HyPlAs  is a pipeline combinig existing tools and specific Python scripts and C++ programs. HyPlAs is composed of
the following steps (see figure below): 
1. Reads preprocessing;  
	1.a. Short reads are preprocessed with <a href="https://github.com/OpenGene/fastp">fastp</a>,  
    	1.b. Long reads are preprocessed with <a href="https://github.com/wdecoster/chopper">chopper</a>;  
3. Short reads are assembled using <a href="https://github.com/rrwick/Unicycler">Unicycler</a>;
4. The detection of putative plasmidic long reads is done in four stages:  
	3.a. the plasmid contigs classification tool <a href="https://github.com/oschwengers/platon">Platon</a> is used to detect plasmidic short-read contigs,  
	3.b. long reads are mapped to the assembly graph using <a href="https://github.com/lh3/minigraph">minigraph</a>,  
   	3.c. long-read mapping to short-read contigs and platon results are used to select an initial set of putative plasmidic long reads,  
   	3.d. the set of putative plasmidic long reads is augmented by iteratively detecting overlapping long reads;  
5. The full short-read assembly graph generated in step 2 is refined with the plasmidic long reads selected during step 3, using Unicycler.

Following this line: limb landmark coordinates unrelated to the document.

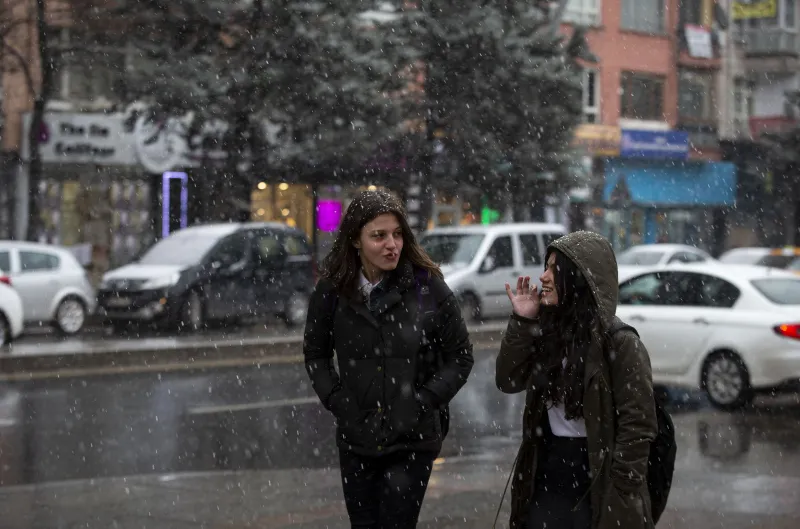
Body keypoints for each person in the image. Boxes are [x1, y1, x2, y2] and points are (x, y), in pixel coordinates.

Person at [304, 190, 474, 529]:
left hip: (412, 439)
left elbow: (460, 357)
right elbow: (316, 354)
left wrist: (422, 401)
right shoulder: (333, 291)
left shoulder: (428, 288)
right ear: (356, 239)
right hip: (357, 438)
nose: (391, 244)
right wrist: (339, 402)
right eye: (378, 236)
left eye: (397, 234)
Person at [496, 231, 657, 529]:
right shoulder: (548, 331)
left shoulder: (620, 343)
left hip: (595, 471)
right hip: (548, 466)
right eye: (546, 266)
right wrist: (523, 321)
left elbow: (639, 424)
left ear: (581, 278)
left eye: (555, 269)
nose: (543, 276)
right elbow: (508, 380)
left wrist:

![HyPlAs](resources/HyPlAs_pipeline.png?raw=true)

## Usage
```bu
python src/hyplas.py --platon-db db -s sr_*.fastq -l lr.fastq.gz -o hyplass-out/ -t threads -p prop_rounds      
```
### Input
 - --platon-db: Database used by Platon (<a href="https://zenodo.org/record/4066768/files/db.tar.gz">https://zenodo.org/record/4066768/files/db.tar.gz</a>)
 ```
wget https://zenodo.org/record/4066768/files/db.tar.gz
tar -xzf db.tar.gz
rm db.tar.gz
# Move the database to a suitable location
```
- -s space separated short read files
- -l long reads file (required to be gzipped)
- -o output folder
- -p number of long-read recovery rounds to be executed (Recommend 2 rounds)

### Output
HyPlAs creates in the output folder the following files and directories:  
- assembly.final.it{iteration}.fasta:   
	- assembled plasmids, in FASTA format; iteration numbers 0 to {-p} results of each long-read recovery rounds settings.

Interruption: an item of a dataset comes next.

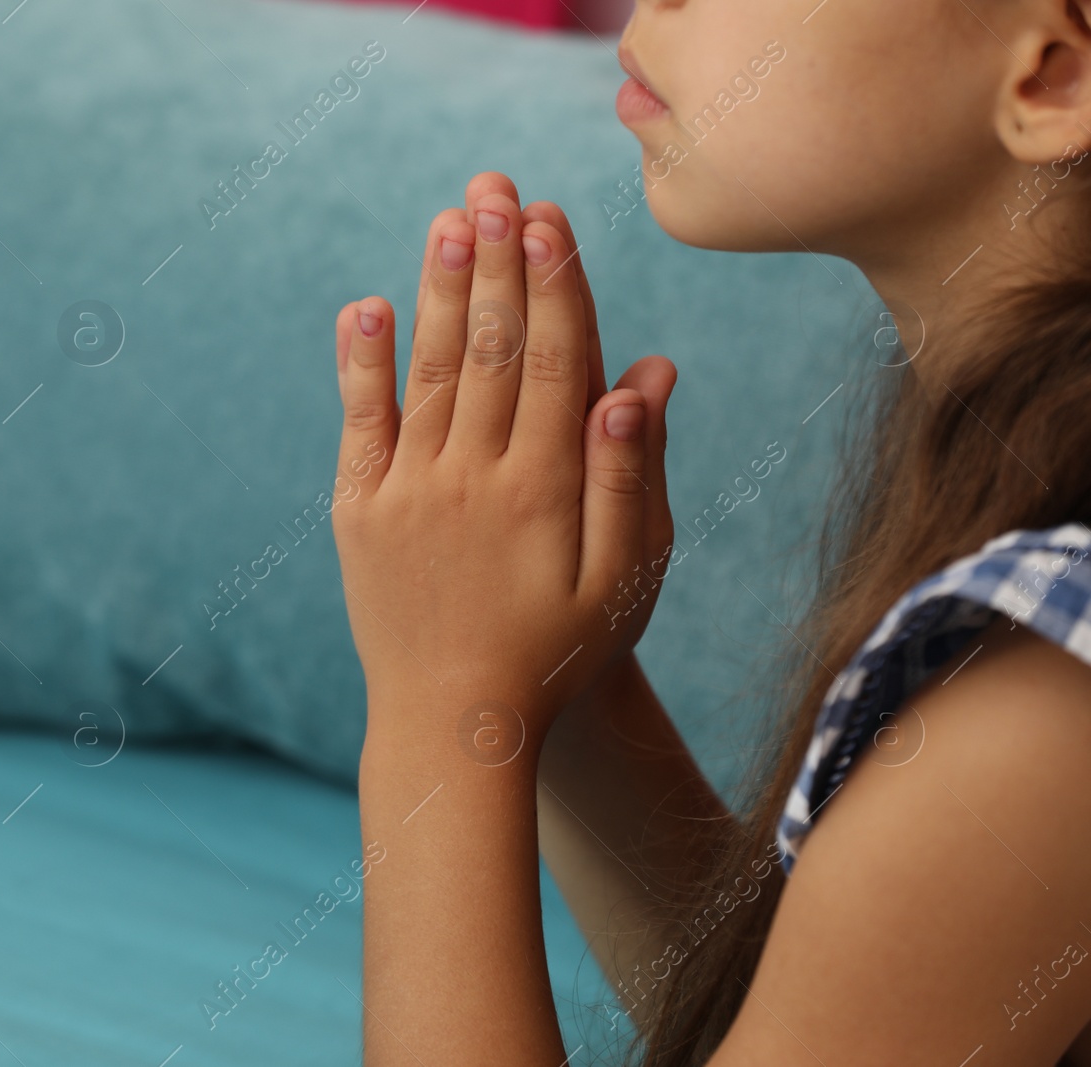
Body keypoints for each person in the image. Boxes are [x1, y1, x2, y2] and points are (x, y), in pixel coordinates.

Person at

- unicycler_sr (directory):  
	- short-read-only assembly by Unicycler;  
- classify (directory):  
	- classify/result.log: Platon log file,  
	- classify/result.json: Platon classification details of the short-read assembly contigs in json format,  
	- classify/result.tsv: Platon classification details of the short-read assembly contigs in tsv format,  
	- classify/result_p.tsv: List of contigs predicted by Platon as plasmidic or chromosomal;  
- lr2assembly.gaf: Graph alignment of long reads to the short-read-only assembly cotigs;  
- plasmid_long_reads/plasmid.fastq.gz: Long-reads classified as plasmidic by HyPlAs, in FASTQ format;  
- prop_lr/ (directory):
	- prop_lr/lr.round.[0-9]+.paf: Mappings of the known plasmid long-reads to unknown long-reads, the integer suffix indicates the iteration round of plasmidic long-reads augmentation (step 3.d),  
	- prop_lr/lr.round.[0-9]+.fastq.gz: Plasmidic long-read sequences recovered in augmentation round X (X in [0-9]);  
- unicycler_lr (directory):  
	- Output of the final Unicycler hybrid assembly using the short-read--only assembly and the predicted plasmdic long reads.